### Introduction

Hello everyone! In this blog post, we will discuss how to take the integral of $\sin 2x$. This is important to know, because it touches on two important concepts – integrals of trigonometric functions and $u$-substitution.

### Integrals of Trig Functions

We know that the derivative of $\sin x$ is $\cos x$, and the derivative of $\cos x$ is $-\sin x$. If you want a proof of these concepts, you can find one ocw.mit.edu/courses/18-01sc-single-variable-calculus-fall-2010/.._MIT18_01SCF10_Ses8d.pdf here and https://www.albert.io/blog/derivative-of-cosx-proof-review/ here.
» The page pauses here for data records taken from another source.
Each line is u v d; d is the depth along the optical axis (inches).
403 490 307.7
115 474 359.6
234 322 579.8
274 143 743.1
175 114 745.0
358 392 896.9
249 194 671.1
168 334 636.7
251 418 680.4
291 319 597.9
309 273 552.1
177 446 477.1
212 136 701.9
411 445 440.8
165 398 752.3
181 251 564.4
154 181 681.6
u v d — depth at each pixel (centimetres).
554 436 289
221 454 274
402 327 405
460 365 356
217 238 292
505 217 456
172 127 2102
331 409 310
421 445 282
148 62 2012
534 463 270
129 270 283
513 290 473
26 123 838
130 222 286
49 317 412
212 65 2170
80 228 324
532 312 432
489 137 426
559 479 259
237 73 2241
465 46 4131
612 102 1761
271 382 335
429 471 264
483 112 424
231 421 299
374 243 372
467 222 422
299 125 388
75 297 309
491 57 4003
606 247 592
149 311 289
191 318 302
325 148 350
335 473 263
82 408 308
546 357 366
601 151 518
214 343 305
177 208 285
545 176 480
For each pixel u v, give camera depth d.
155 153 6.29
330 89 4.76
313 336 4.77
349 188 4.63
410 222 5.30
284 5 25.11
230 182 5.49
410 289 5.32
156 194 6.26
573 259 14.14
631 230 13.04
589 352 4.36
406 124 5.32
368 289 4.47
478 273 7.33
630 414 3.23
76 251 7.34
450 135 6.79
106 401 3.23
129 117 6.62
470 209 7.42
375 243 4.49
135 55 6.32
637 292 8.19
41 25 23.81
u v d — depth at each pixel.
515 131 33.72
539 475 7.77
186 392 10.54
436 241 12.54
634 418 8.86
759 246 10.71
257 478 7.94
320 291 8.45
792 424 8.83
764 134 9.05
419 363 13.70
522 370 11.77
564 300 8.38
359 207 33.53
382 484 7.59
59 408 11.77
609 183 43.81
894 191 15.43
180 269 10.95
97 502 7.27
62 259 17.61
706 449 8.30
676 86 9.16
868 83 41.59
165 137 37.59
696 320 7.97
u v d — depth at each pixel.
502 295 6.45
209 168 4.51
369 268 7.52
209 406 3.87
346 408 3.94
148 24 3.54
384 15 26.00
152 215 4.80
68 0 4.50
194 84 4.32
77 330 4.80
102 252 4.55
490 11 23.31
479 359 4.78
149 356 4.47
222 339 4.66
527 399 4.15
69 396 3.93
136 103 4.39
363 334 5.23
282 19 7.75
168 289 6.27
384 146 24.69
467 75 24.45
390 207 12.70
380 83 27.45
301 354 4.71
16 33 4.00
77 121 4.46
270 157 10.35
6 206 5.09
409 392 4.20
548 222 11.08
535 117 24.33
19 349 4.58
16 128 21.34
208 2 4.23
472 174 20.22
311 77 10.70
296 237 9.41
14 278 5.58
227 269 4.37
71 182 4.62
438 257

Clearly, because the derivative of $\cos x$ is $-\sin x$, our integral will have something to do with $\cos x$, but to figure out exactly what it is, we will need a tactic called $u$-substitution.

### $u$-substitution

To do the tactic of $u$-substitution, we will take our integral $\displaystyle \int \sin 2x dx$ and express it in terms of some variable $u$, so that it becomes $\displaystyle \int g(u) dx * \dfrac{du}{dx}$ for some function $g(u)$. In this case, it is convenient to take $u = 2x$ so that the function becomes $\sin u$. In this case, we get the integral to be $\int \sin u dx * \dfrac{du}{dx} = \int 2\sin u du = -2\cos x$, which is our final answer.

### Conclusion

In this article, we went over how to take the integral of $\sin 2x$, which touches on some very important subjects – $u$-substitution and the integrals of trig functions. It is absolutely essential that you understand these for your calculus course. Good luck on your future math adventures!